Wildcard expressions allow the use of the asterisk (*) for text strings, and the question mark (?) for single characters, as the following table shows:
Wildcard expression |
Text string |
---|---|
a*t |
although, attitude, audit |
a?t |
ant, art |
file?.htm |
files.htm, file1.htm, filer.htm |
name?.* |
names.txt, named.blank, names.ext |
Regular expressions allow for more powerful and flexible matching of alphanumeric strings; for example, to match "ab11" or "ab34" but not "abcd" or "ab11cd," you could use the following regular expression:
^ab[0-9][0-9]$
The full extent to which regular expressions can be employed is beyond the scope of this description. For more information on regular expressions, refer to a book devoted to the subject.
-submitsize num_documents
Specifies the number of documents submitted for indexing at one time.

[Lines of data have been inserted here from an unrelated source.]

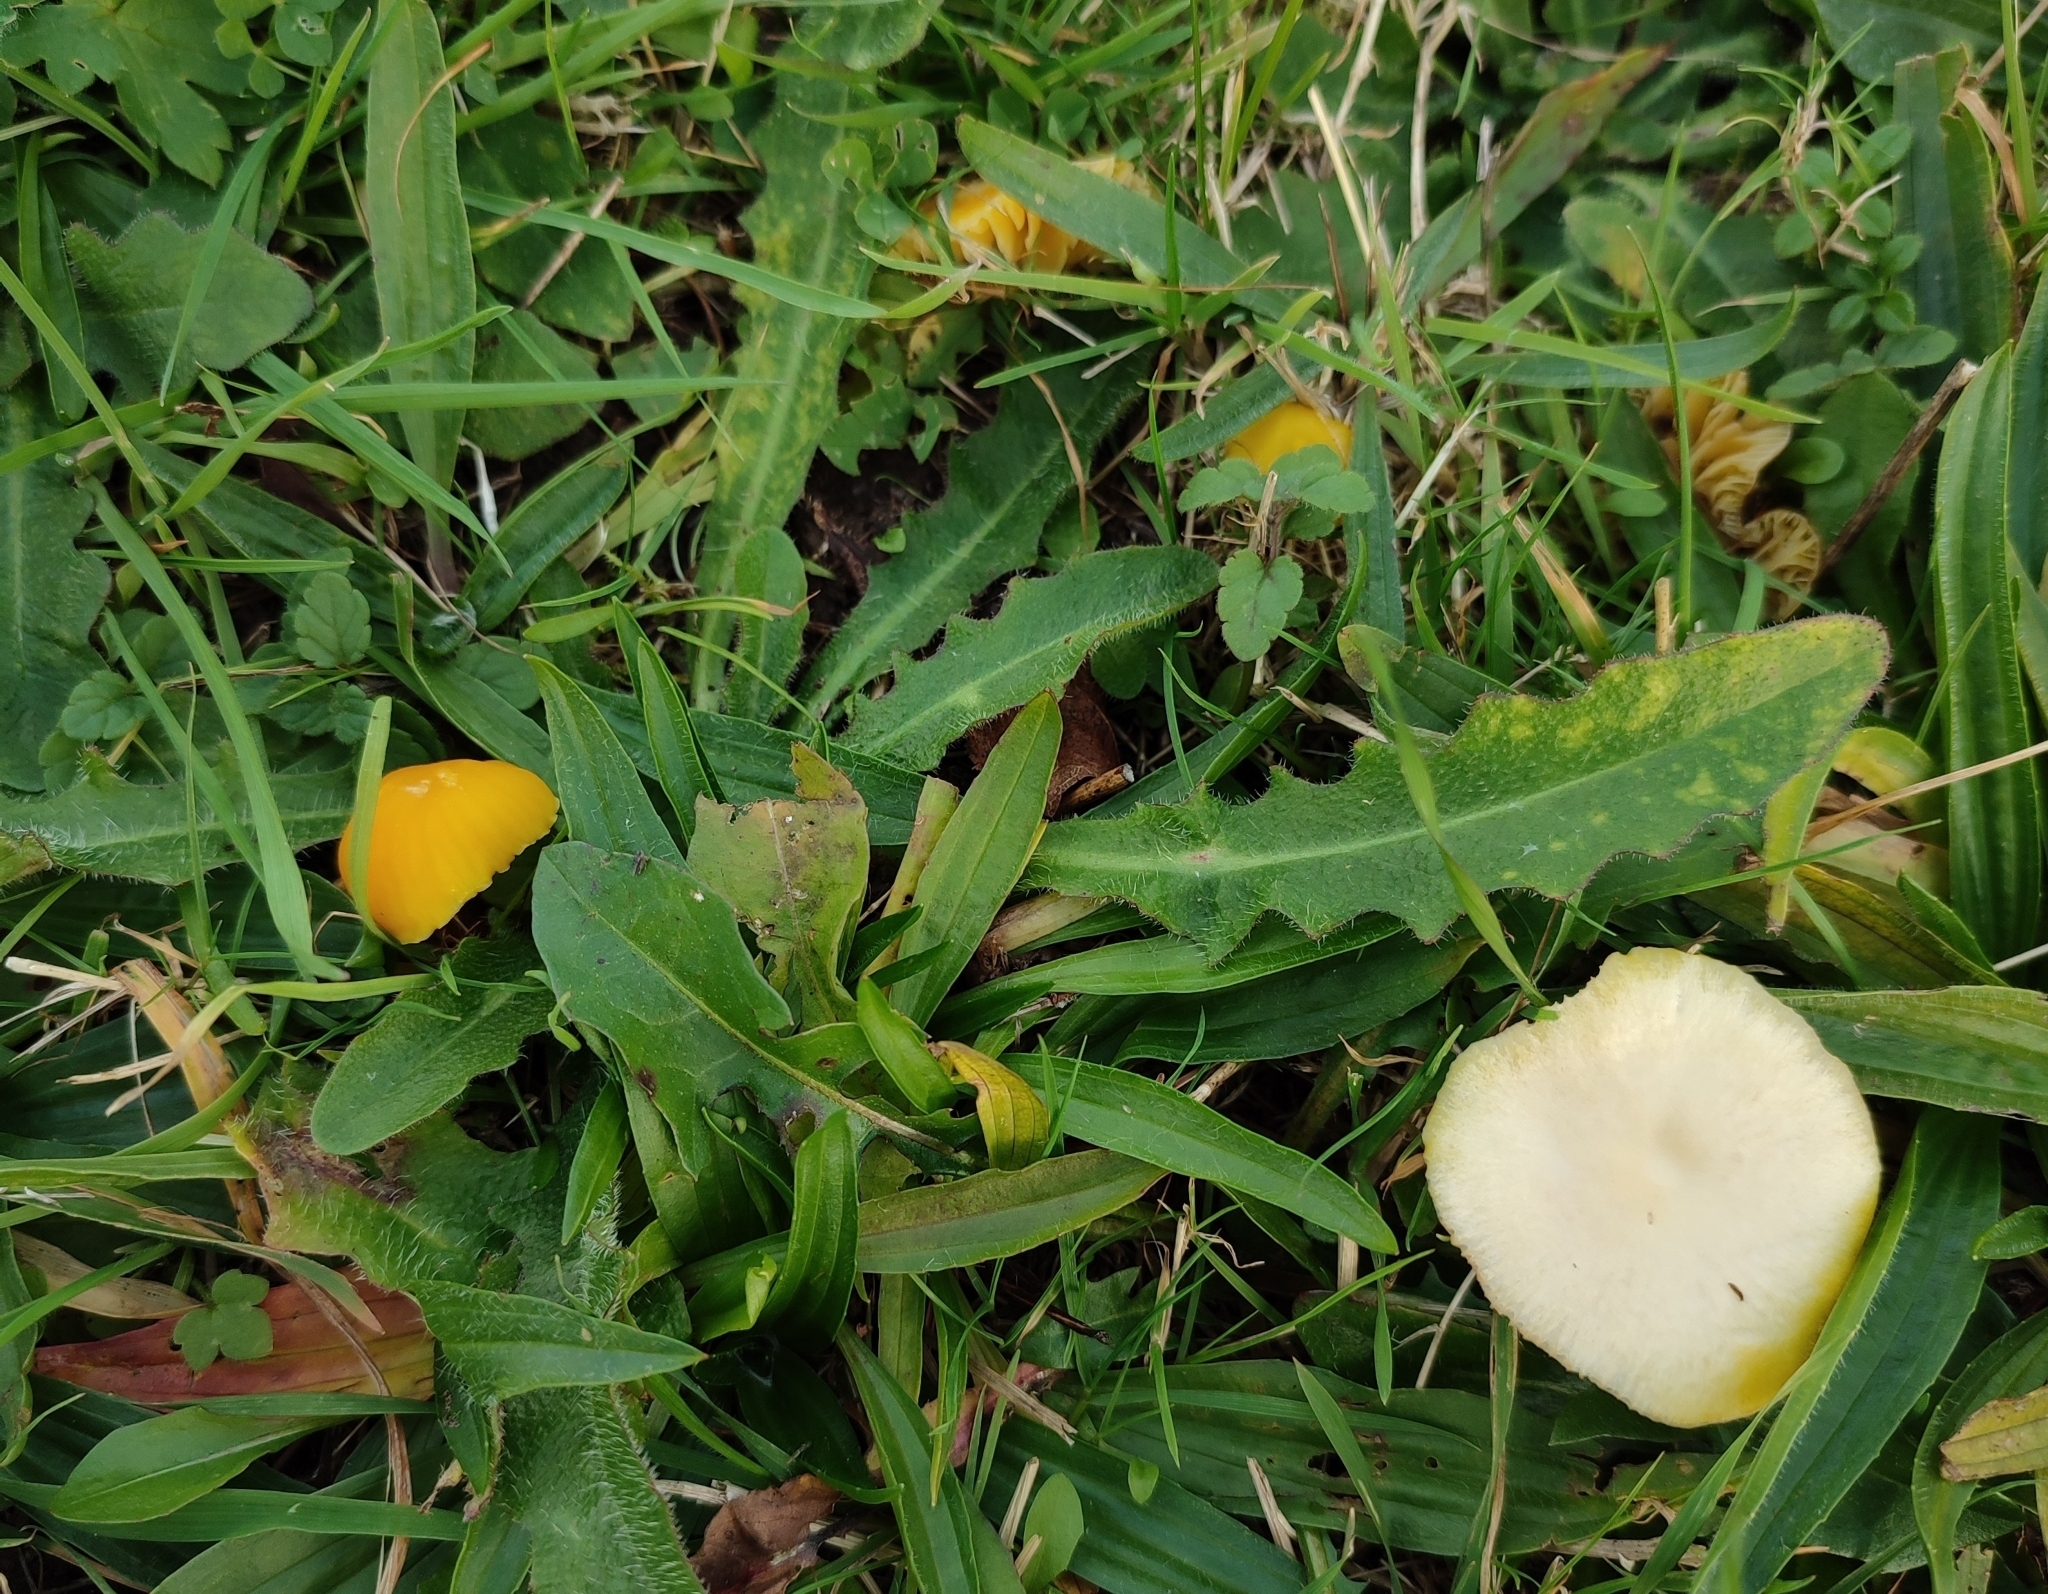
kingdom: Fungi
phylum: Basidiomycota
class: Agaricomycetes
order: Agaricales
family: Hygrophoraceae
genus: Hygrocybe
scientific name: Hygrocybe ceracea
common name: Butter waxcap
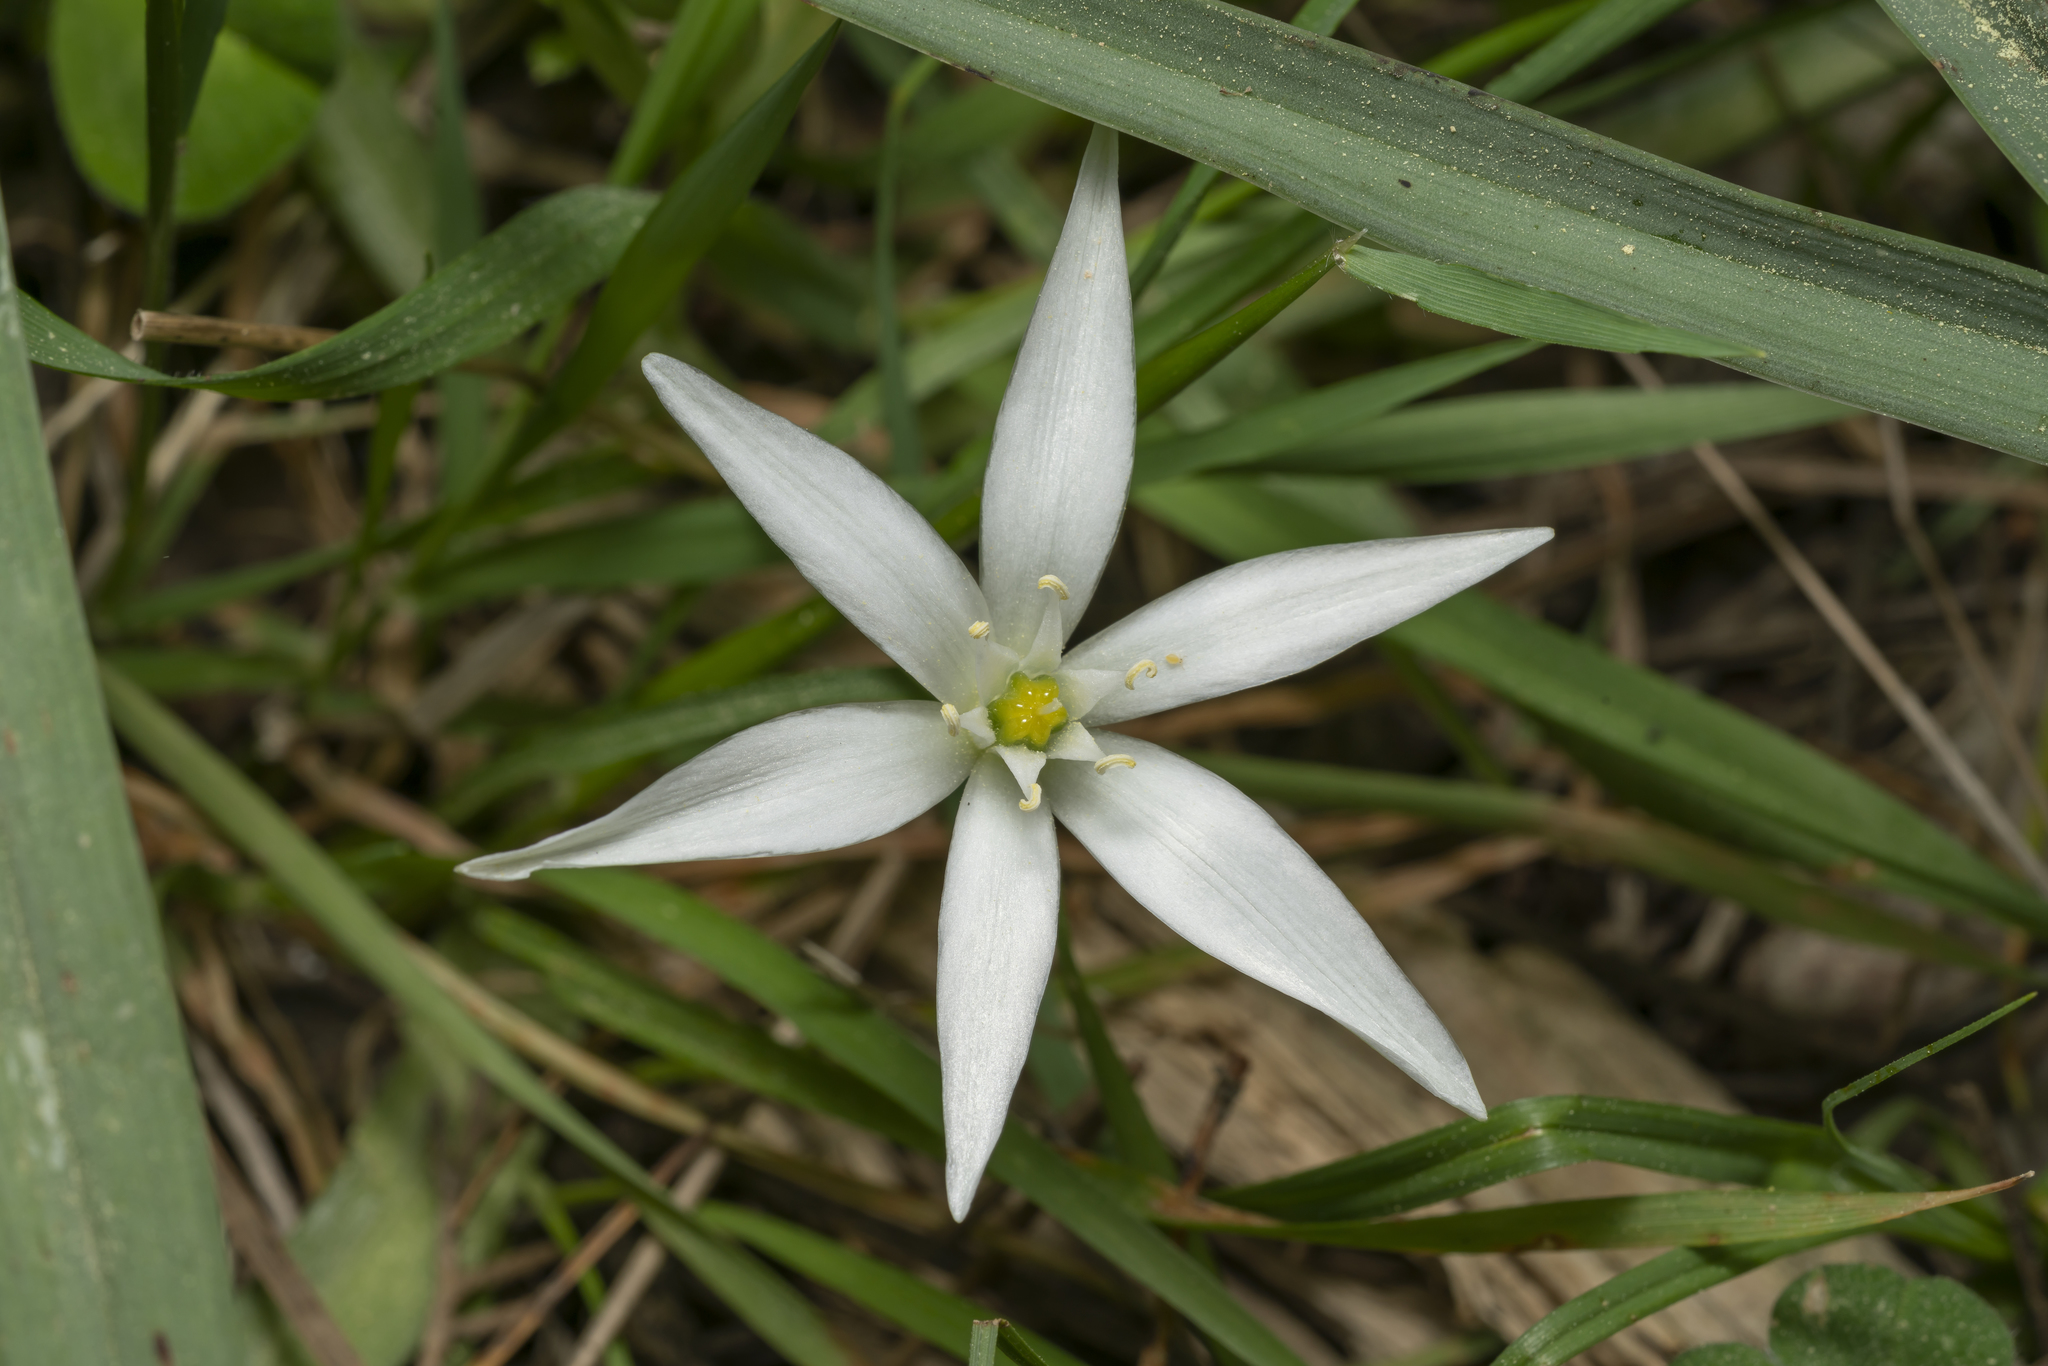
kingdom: Plantae
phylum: Tracheophyta
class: Liliopsida
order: Asparagales
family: Asparagaceae
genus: Ornithogalum
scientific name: Ornithogalum
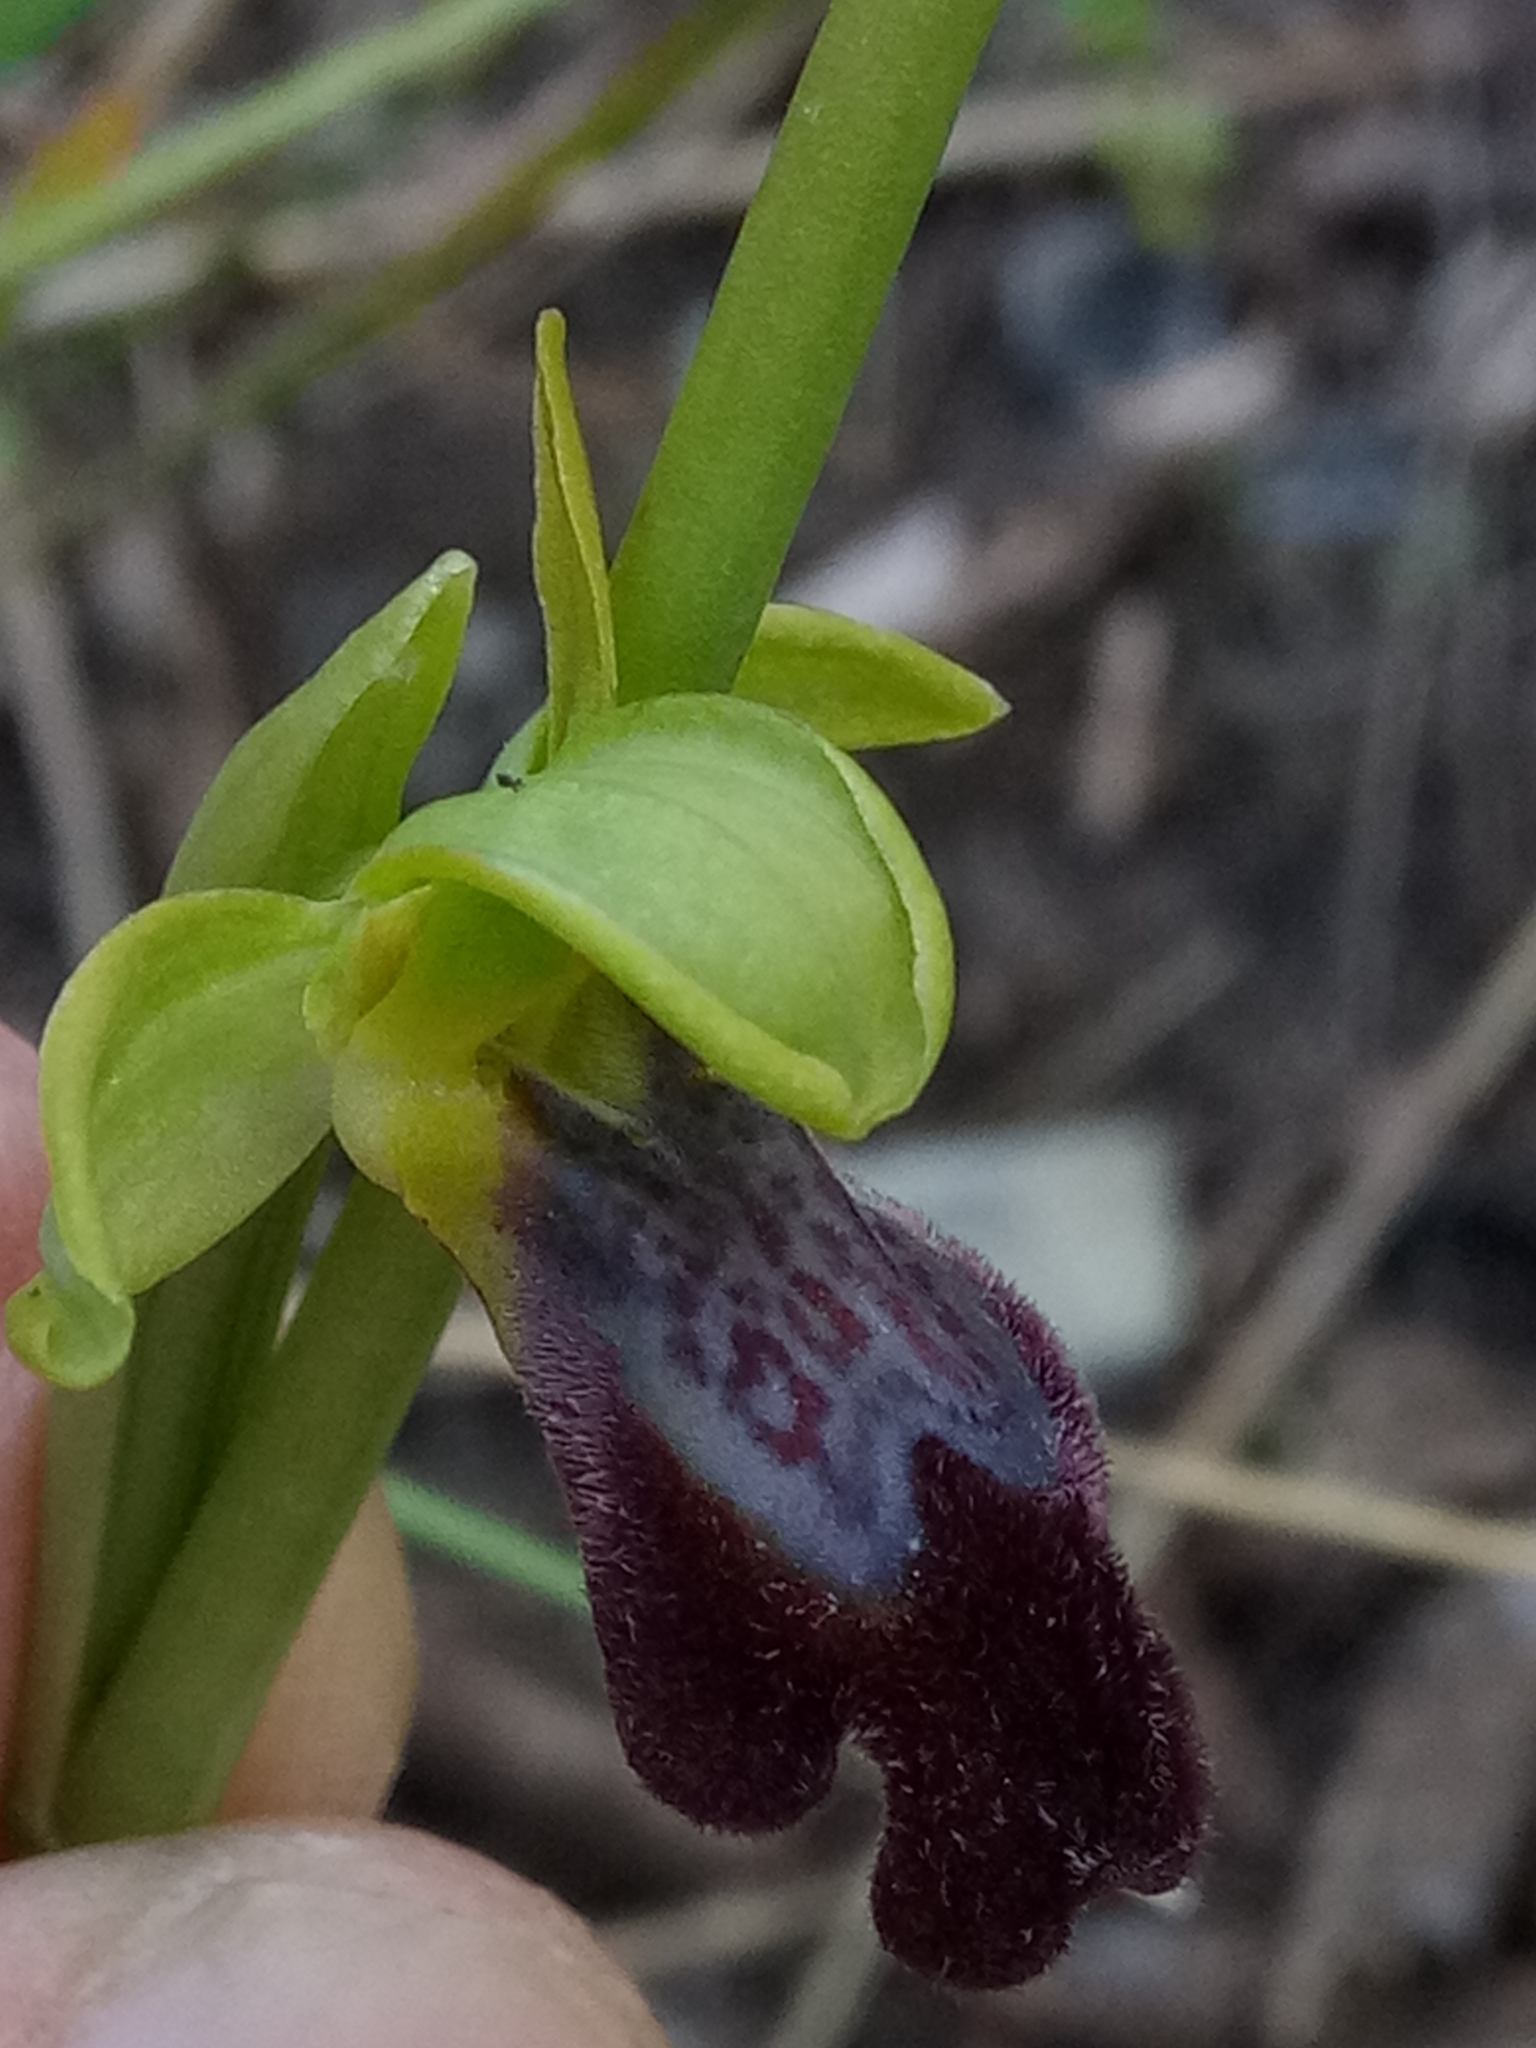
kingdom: Plantae
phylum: Tracheophyta
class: Liliopsida
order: Asparagales
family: Orchidaceae
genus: Ophrys
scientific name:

The default value is 128. The upper limit is 64,000.
If a halt occurs during indexing, the chunk of documents specified by the -submitsize option is lost because there is no transactional rollback for indexing and the documents are no longer in the queue for indexing. When you rerun the indexing task, Verity Spider can only continue with URLs and documents that are enqueued.
-temp path
Specifies the directory for temporary files (disk cache). By default, the temp directory is under the job directory (optionally specified with the -jobpath option).
If you do not specify a value for this option, Verity Spider creates a /spider/temp directory within the collection. For multiple-collection tasks, the first collection specified is used.
-jobpath, for specifying the location of all indexing job directories and files, one of which is the temp directory.